Task to complete
Each line with the word "アンパンマン" must appear in the answer, copied from the records.

Material shown
☆ ☆ ☆ ☆ ☆ ☆ ☆

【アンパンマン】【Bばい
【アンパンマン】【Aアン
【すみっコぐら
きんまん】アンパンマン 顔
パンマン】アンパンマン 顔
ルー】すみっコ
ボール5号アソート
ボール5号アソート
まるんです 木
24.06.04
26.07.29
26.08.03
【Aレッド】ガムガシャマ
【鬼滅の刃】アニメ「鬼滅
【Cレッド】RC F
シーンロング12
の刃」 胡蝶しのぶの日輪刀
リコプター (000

☆ ☆ ☆ ☆ ☆ ☆ ☆

Final answer
【アンパンマン】【Bばい
【アンパンマン】【Aアン
きんまん】アンパンマン 顔
パンマン】アンパンマン 顔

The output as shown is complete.